Work request. You are asked to filter the data below and copy every line holding "انواع".

Extracted records.

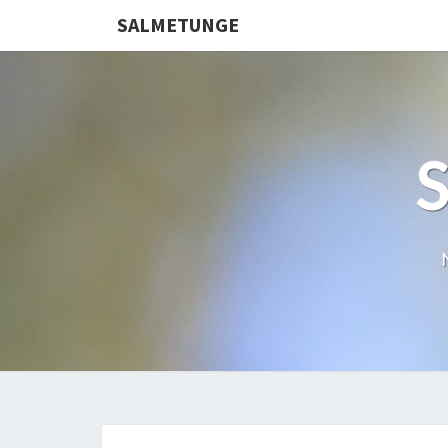
SALMETUNGE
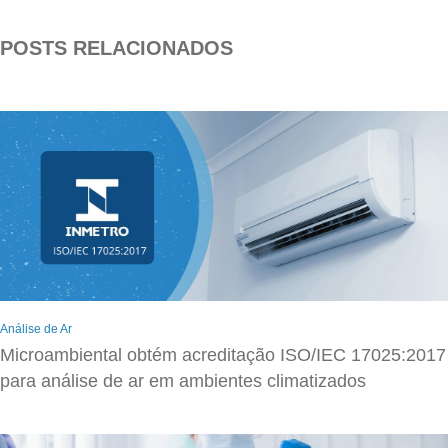
POSTS RELACIONADOS
Análise de Ar
Microambiental obtém acreditação ISO/IEC 17025:2017
para análise de ar em ambientes climatizados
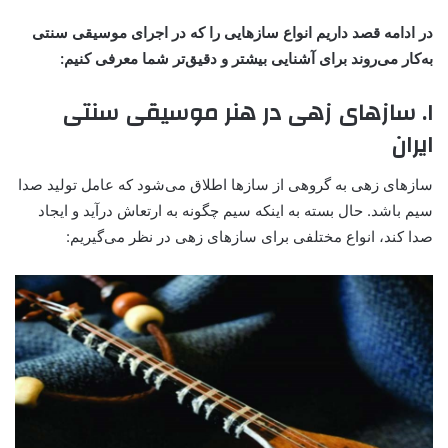
در ادامه قصد داریم انواع سازهایی را که در اجرای موسیقی سنتی
به‌کار می‌روند برای آشنایی بیشتر و دقیق‌تر شما معرفی کنیم:
۱. سازهای زهی در هنر موسیقی سنتی
ایران
سازهای زهی به گروهی از سازها اطلاق می‌شود که عامل تولید صدا
سیم باشد. حال بسته به اینکه سیم چگونه به ارتعاش درآید و ایجاد
صدا کند، انواع مختلفی برای سازهای زهی در نظر می‌گیریم:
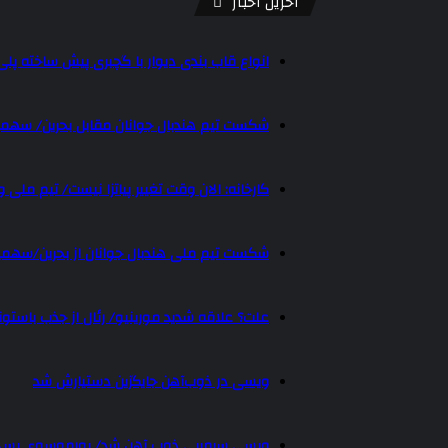
آخرین اخبار
انواع قاب بندی دیوار با گچبری پیش ساخته پل
شکست تیم هندبال جوانان مقابل بحرین/ سهمیه
کارخانه: الان وقت تغییر پیاتزا نیست/ تیم ملی وا
شکست تیم ملی هندبال جوانان از بحرین/سهمی
علت؟ علاقه شدید مورینیو/ رئال از جذب باستو
ویسی در ذوب‌آهن جایگزین دستیارش شد
ویسی سرمربی ذوب آهن شد/ پورموسوی پس از ۳ هفته کنار ر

Solution for this exercise.
در ادامه قصد داریم انواع سازهایی را که در اجرای موسیقی سنتی
صدا کند، انواع مختلفی برای سازهای زهی در نظر می‌گیریم:
انواع قاب بندی دیوار با گچبری پیش ساخته پل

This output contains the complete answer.